José García Domínguez
Acaso intuyendo el rastro de la heterodoxia en un párrafo a cuenta del gregarismo manifiesto de los catalanes, don Percival Manglano ha dado en afear mi escepticismo antropológico, el que me impide creer en esa fantasía prometeica tan cara a algunos liberales llamada individuo. Sostenía yo en aquel escrito que los individuos no existen, que lo que existe es la gente, cosa bien distante y distinta, por lo común tan huérfana de épica como de lírica. Aunque sentenciar, por ejemplo, que en este mundo ya no proliferan la belleza o la bondad no significaría estar contra la belleza y contra la bondad; simplemente, se trataría de una triste constatación empírica. De modo análogo, descreer del individuo, esa ficción utópica por entero soberana, autónoma e independiente, no implica en absoluto repudiar sus atributos ideales; solo se trata de una muy desoladora observación fáctica.
Que me equivoco al no dar carta de naturaleza a la quimera en cuestión, enfatiza el señor Manglano en el título de su pieza crítica. Pero ahí quien yerra, me temo, es él. Porque el error, de serlo, no habría que atribuírmelo a mí sino a San Agustín de Hipona. Y es que, igual que la historia toda de la filosofía constituye una pequeña nota a pie de página en la obra de Platón, la gran querella política de la Modernidad está incluida por entero en una legendaria disputa teologal que se produjo hace mil seiscientos años, la que enfrentara al predicador Pelagio con San Agustín. Optimista crónico, Pelagio infiere del libro del Génesis que el hombre es libre para decidir por sí mismo, al haber sido creado a imagen y semejanza de Dios; en gozosa consecuencia, la soberana voluntad de ese ser ungido por la divinidad no conocería límites. De Marx a Von Mises y de Hayek a Lenin, la totalidad de los hijos putativos de la Ilustración, tanto los de la rama socialista como los de la liberal, no son más que simples epígonos secularizados de Pelagio.

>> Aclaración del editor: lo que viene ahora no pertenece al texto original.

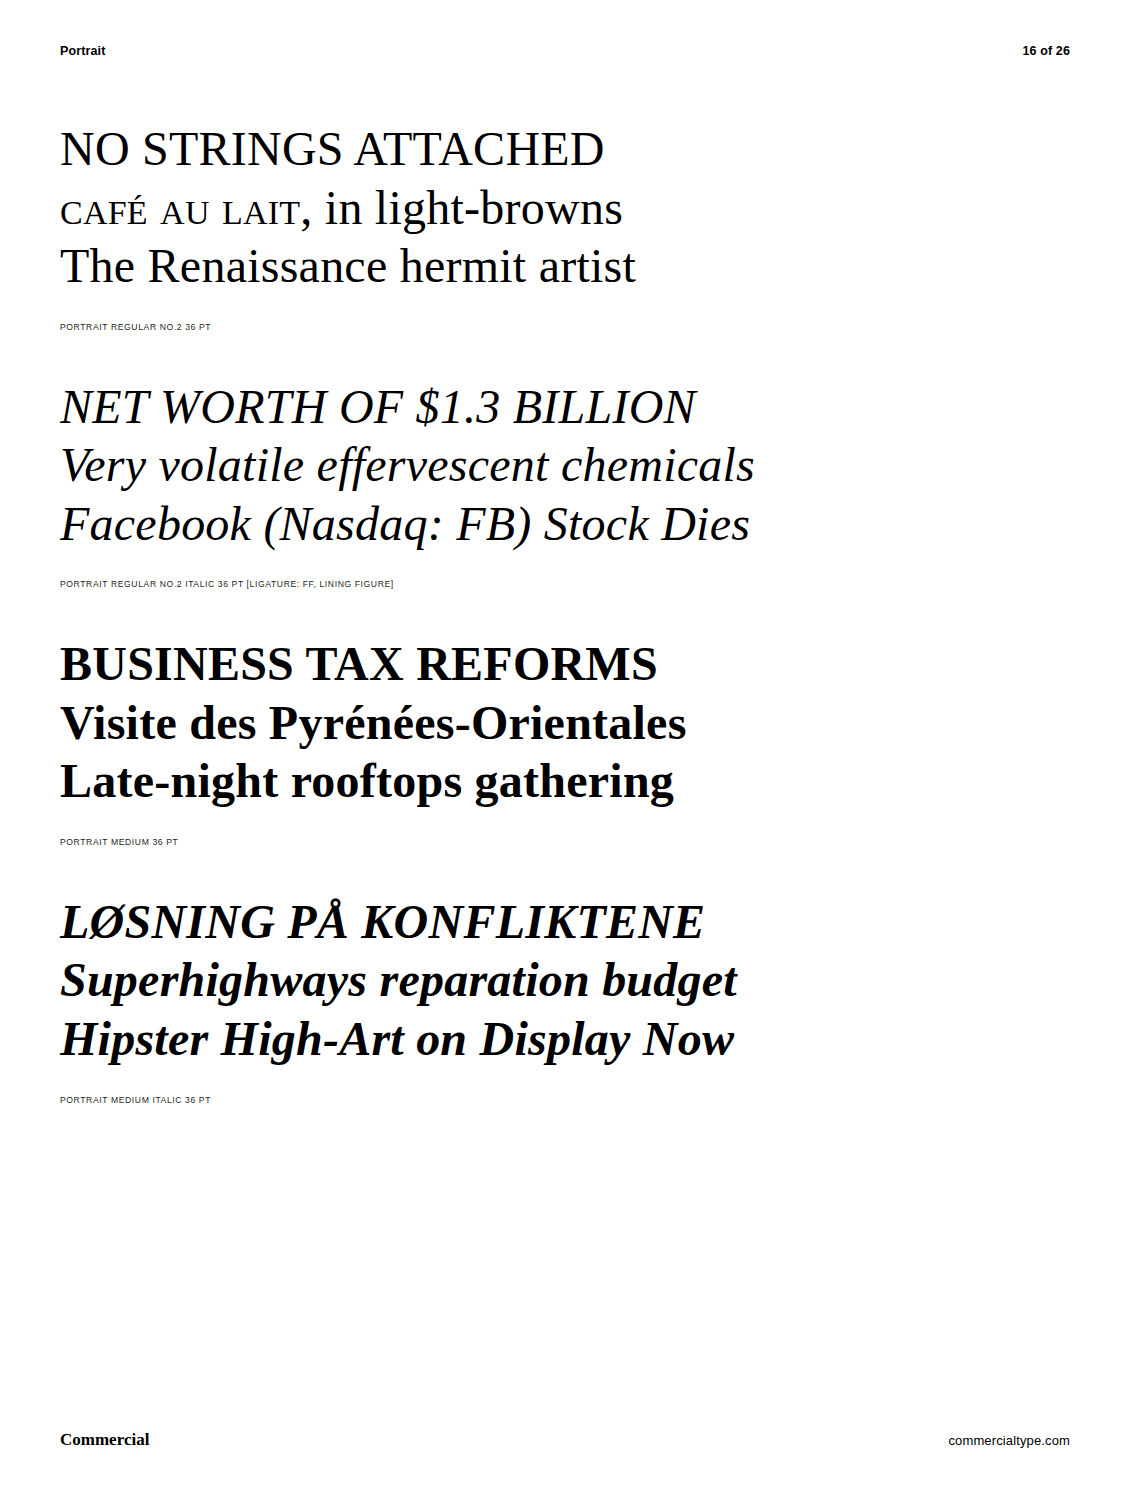Portrait 16 of 26
NO STRINGS ATTACHED
CAFÉ AU LAIT, in light-browns
The Renaissance hermit artist
Portrait Regular No.2 36 pt
NET WORTH OF $1.3 BILLION
Very volatile effervescent chemicals
Facebook (Nasdaq: FB) Stock Dies
Portrait Regular No.2 Italic 36 pt [ligature: ff, lining figure]
BUSINESS TAX REFORMS
Visite des Pyrénées-Orientales
Late-night rooftops gathering
Portrait Medium 36 pt
LØSNING PÅ KONFLIKTENE
Superhighways reparation budget
Hipster High-Art on Display Now
Portrait Medium Italic 36 pt
Commercial commercialtype.com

Agustín, a diferencia de Pelagio, no era un miembro de la elite intelectual que apenas conociera al pueblo de oídas. En su calidad de cura y obispo, Agustín tuvo que tratar con la pobre gente a diario. El de Hipona accedió a la condición humana no por los libros, sino por la vida. Por eso sabía que los hombres, los reales, los de carne y hueso, son como niños, incapaces de gobernar sus apetitos y sus pasiones. Para el autor de las Confesiones, el hombre no es más que un pobre juguete en manos de fuerzas irracionales que no controla. En la psicología agustiniana la libertad es una mera ilusión. Y no se equivoca. Ése sería, por cierto, el significado último de un pecado, el original, imposible de redimir. De Montesquieu a Isaiah Berlin, y de Hobbes a John Gray, los apóstoles del liberalismo escéptico son descendientes en línea directa de San Agustín. ¿Quién representa, pues, la ortodoxia del liberalismo? La respuesta es simple: nadie. La ortodoxia, como el individuo, tampoco existe.